START Data extracts
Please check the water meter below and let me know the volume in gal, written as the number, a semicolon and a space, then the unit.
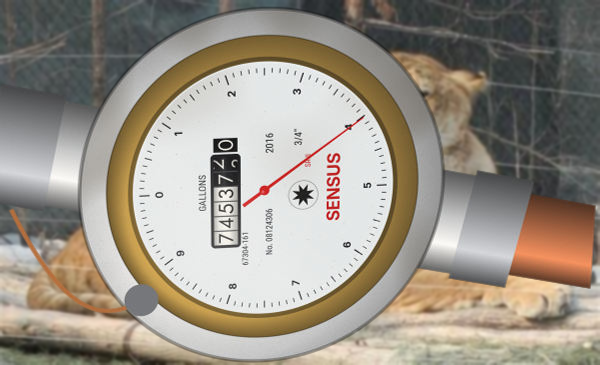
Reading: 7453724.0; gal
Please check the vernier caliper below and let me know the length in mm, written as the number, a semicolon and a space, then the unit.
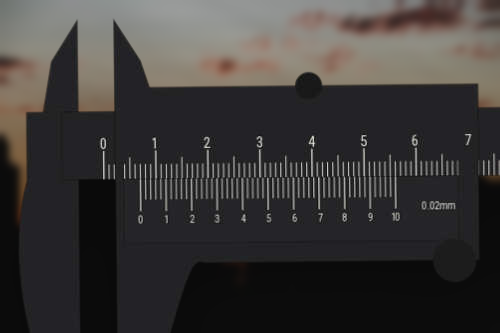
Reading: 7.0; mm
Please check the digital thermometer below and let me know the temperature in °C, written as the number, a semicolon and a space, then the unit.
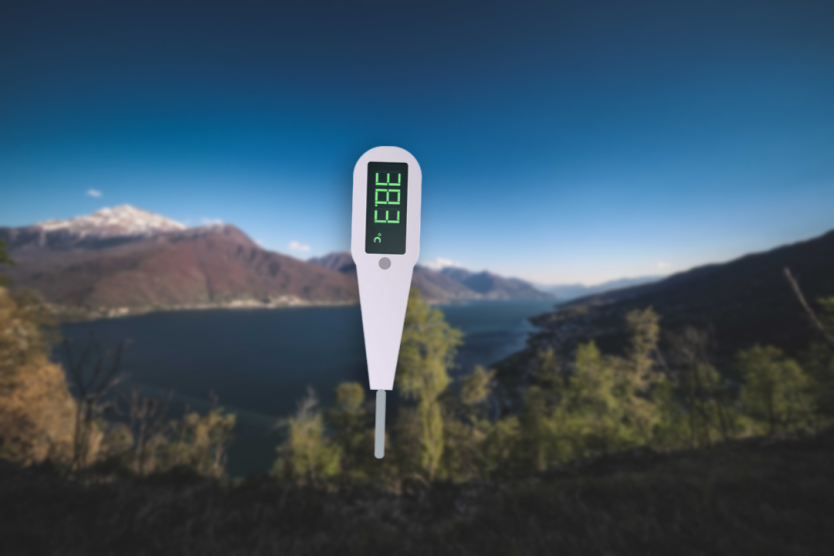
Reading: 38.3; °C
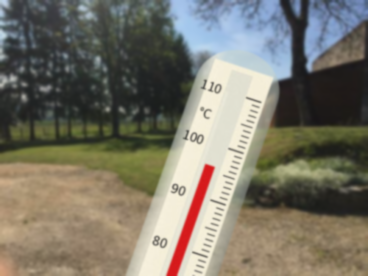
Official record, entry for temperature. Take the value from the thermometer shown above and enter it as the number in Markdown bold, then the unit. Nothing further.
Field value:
END Data extracts
*Task goal*.
Repeat word for word the lines from the first line up to and including the line containing "Reading: 38.3; °C", leaving the pictures out of your answer.

*Solution for this exercise*.
Please check the water meter below and let me know the volume in gal, written as the number, a semicolon and a space, then the unit.
Reading: 7453724.0; gal
Please check the vernier caliper below and let me know the length in mm, written as the number, a semicolon and a space, then the unit.
Reading: 7.0; mm
Please check the digital thermometer below and let me know the temperature in °C, written as the number, a semicolon and a space, then the unit.
Reading: 38.3; °C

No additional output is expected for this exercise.